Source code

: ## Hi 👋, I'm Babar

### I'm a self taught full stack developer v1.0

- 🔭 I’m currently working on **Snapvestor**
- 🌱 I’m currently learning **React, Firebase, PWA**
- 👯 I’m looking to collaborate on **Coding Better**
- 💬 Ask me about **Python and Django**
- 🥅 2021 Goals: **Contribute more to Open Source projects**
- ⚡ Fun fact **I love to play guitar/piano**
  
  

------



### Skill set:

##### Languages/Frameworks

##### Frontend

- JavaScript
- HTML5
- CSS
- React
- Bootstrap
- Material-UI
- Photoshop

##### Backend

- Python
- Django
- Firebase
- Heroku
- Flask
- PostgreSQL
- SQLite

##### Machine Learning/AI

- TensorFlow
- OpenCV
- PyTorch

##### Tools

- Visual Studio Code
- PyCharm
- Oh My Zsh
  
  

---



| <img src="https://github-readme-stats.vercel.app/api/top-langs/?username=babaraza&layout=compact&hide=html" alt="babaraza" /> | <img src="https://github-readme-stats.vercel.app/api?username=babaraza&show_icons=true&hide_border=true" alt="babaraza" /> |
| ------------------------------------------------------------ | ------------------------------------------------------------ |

→ **ZADANIE**:
Przepisz wiernie, wiersz po wierszu, całą treść powyższych zapisów.

→ **ROZWIĄZANIE ZADANIA**:
Source code

: ## Hi 👋, I'm Babar

### I'm a self taught full stack developer v1.0

- 🔭 I’m currently working on **Snapvestor**
- 🌱 I’m currently learning **React, Firebase, PWA**
- 👯 I’m looking to collaborate on **Coding Better**
- 💬 Ask me about **Python and Django**
- 🥅 2021 Goals: **Contribute more to Open Source projects**
- ⚡ Fun fact **I love to play guitar/piano**
  
  

------



### Skill set:

##### Languages/Frameworks

##### Frontend

- JavaScript
- HTML5
- CSS
- React
- Bootstrap
- Material-UI
- Photoshop

##### Backend

- Python
- Django
- Firebase
- Heroku
- Flask
- PostgreSQL
- SQLite

##### Machine Learning/AI

- TensorFlow
- OpenCV
- PyTorch

##### Tools

- Visual Studio Code
- PyCharm
- Oh My Zsh
  
  

---



| <img src="https://github-readme-stats.vercel.app/api/top-langs/?username=babaraza&layout=compact&hide=html" alt="babaraza" /> | <img src="https://github-readme-stats.vercel.app/api?username=babaraza&show_icons=true&hide_border=true" alt="babaraza" /> |
| ------------------------------------------------------------ | ------------------------------------------------------------ |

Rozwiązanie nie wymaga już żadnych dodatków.